* EXCERPTED DATA

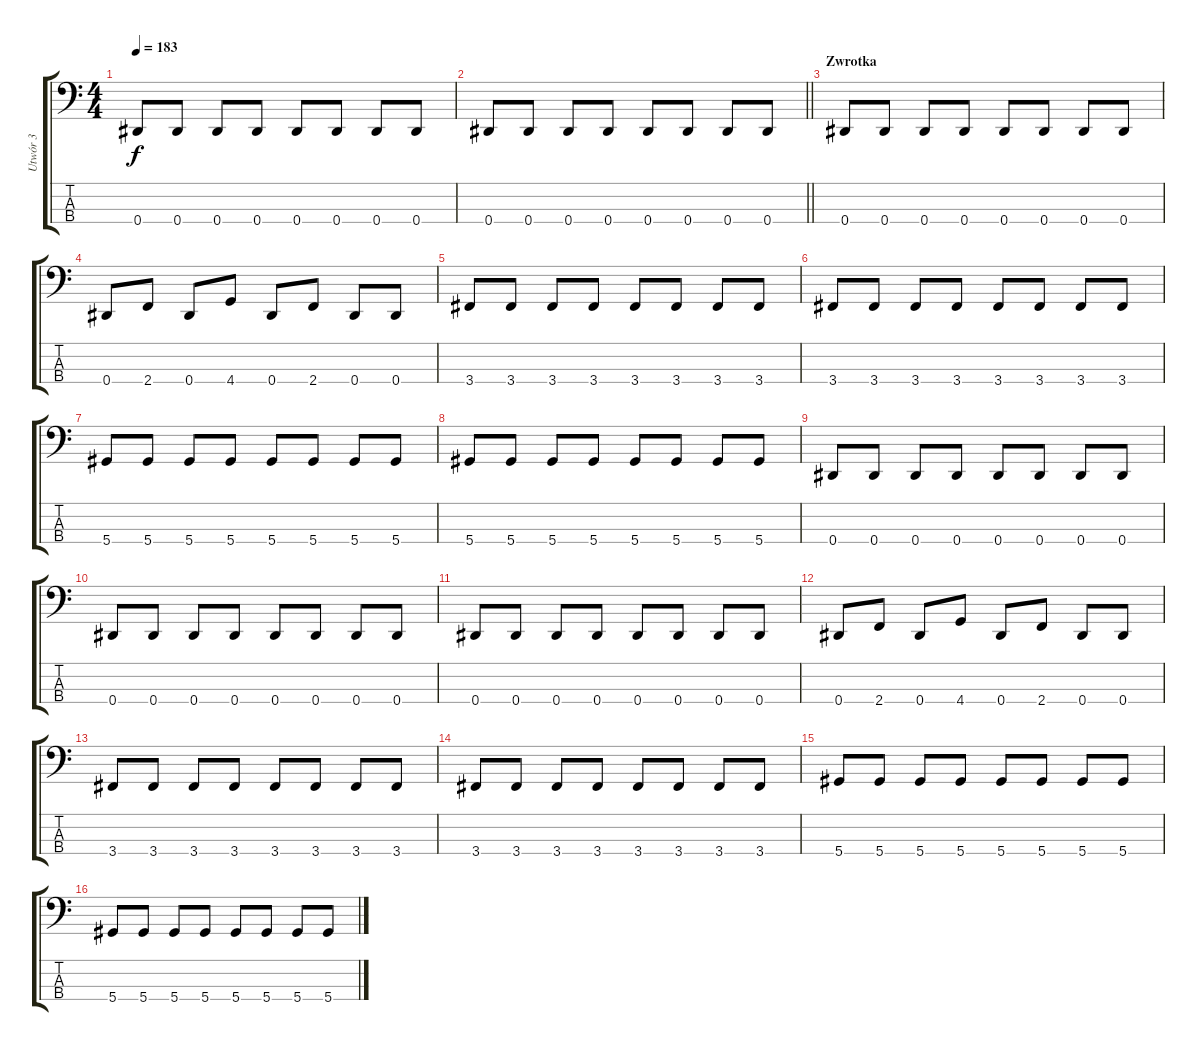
\track ("Utwór 3" "Utwór 3") {instrument electricbasspick}
\staff {score tabs}
\tuning (Gb2 Db2 Ab1 Eb1) {hide}
\ts (4 4)
\tempo 183
\clef f4
\ks c
0.4.8{dy f} 0.4.8 0.4.8 0.4.8 0.4.8 0.4.8 0.4.8 0.4.8 |
\barLineRight lightlight
0.4.8 0.4.8 0.4.8 0.4.8 0.4.8 0.4.8 0.4.8 0.4.8 |
\section ("" "Zwrotka")
0.4.8 0.4.8 0.4.8 0.4.8 0.4.8 0.4.8 0.4.8 0.4.8 |
0.4.8 2.4.8 0.4.8 4.4.8 0.4.8 2.4.8 0.4.8 0.4.8 |
3.4.8 3.4.8 3.4.8 3.4.8 3.4.8 3.4.8 3.4.8 3.4.8 |
3.4.8 3.4.8 3.4.8 3.4.8 3.4.8 3.4.8 3.4.8 3.4.8 |
5.4.8 5.4.8 5.4.8 5.4.8 5.4.8 5.4.8 5.4.8 5.4.8 |
5.4.8 5.4.8 5.4.8 5.4.8 5.4.8 5.4.8 5.4.8 5.4.8 |
0.4.8 0.4.8 0.4.8 0.4.8 0.4.8 0.4.8 0.4.8 0.4.8 |
0.4.8 0.4.8 0.4.8 0.4.8 0.4.8 0.4.8 0.4.8 0.4.8 |
0.4.8 0.4.8 0.4.8 0.4.8 0.4.8 0.4.8 0.4.8 0.4.8 |
0.4.8 2.4.8 0.4.8 4.4.8 0.4.8 2.4.8 0.4.8 0.4.8 |
3.4.8 3.4.8 3.4.8 3.4.8 3.4.8 3.4.8 3.4.8 3.4.8 |
3.4.8 3.4.8 3.4.8 3.4.8 3.4.8 3.4.8 3.4.8 3.4.8 |
5.4.8 5.4.8 5.4.8 5.4.8 5.4.8 5.4.8 5.4.8 5.4.8 |
5.4.8 5.4.8 5.4.8 5.4.8 5.4.8 5.4.8 5.4.8 5.4.8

* SET PROBLEM
Return every line of the listing above unchanged, character for character, and leave the pictures out.

* ANSWER FOR THE TASK
\track ("Utwór 3" "Utwór 3") {instrument electricbasspick}
\staff {score tabs}
\tuning (Gb2 Db2 Ab1 Eb1) {hide}
\ts (4 4)
\tempo 183
\clef f4
\ks c
0.4.8{dy f} 0.4.8 0.4.8 0.4.8 0.4.8 0.4.8 0.4.8 0.4.8 |
\barLineRight lightlight
0.4.8 0.4.8 0.4.8 0.4.8 0.4.8 0.4.8 0.4.8 0.4.8 |
\section ("" "Zwrotka")
0.4.8 0.4.8 0.4.8 0.4.8 0.4.8 0.4.8 0.4.8 0.4.8 |
0.4.8 2.4.8 0.4.8 4.4.8 0.4.8 2.4.8 0.4.8 0.4.8 |
3.4.8 3.4.8 3.4.8 3.4.8 3.4.8 3.4.8 3.4.8 3.4.8 |
3.4.8 3.4.8 3.4.8 3.4.8 3.4.8 3.4.8 3.4.8 3.4.8 |
5.4.8 5.4.8 5.4.8 5.4.8 5.4.8 5.4.8 5.4.8 5.4.8 |
5.4.8 5.4.8 5.4.8 5.4.8 5.4.8 5.4.8 5.4.8 5.4.8 |
0.4.8 0.4.8 0.4.8 0.4.8 0.4.8 0.4.8 0.4.8 0.4.8 |
0.4.8 0.4.8 0.4.8 0.4.8 0.4.8 0.4.8 0.4.8 0.4.8 |
0.4.8 0.4.8 0.4.8 0.4.8 0.4.8 0.4.8 0.4.8 0.4.8 |
0.4.8 2.4.8 0.4.8 4.4.8 0.4.8 2.4.8 0.4.8 0.4.8 |
3.4.8 3.4.8 3.4.8 3.4.8 3.4.8 3.4.8 3.4.8 3.4.8 |
3.4.8 3.4.8 3.4.8 3.4.8 3.4.8 3.4.8 3.4.8 3.4.8 |
5.4.8 5.4.8 5.4.8 5.4.8 5.4.8 5.4.8 5.4.8 5.4.8 |
5.4.8 5.4.8 5.4.8 5.4.8 5.4.8 5.4.8 5.4.8 5.4.8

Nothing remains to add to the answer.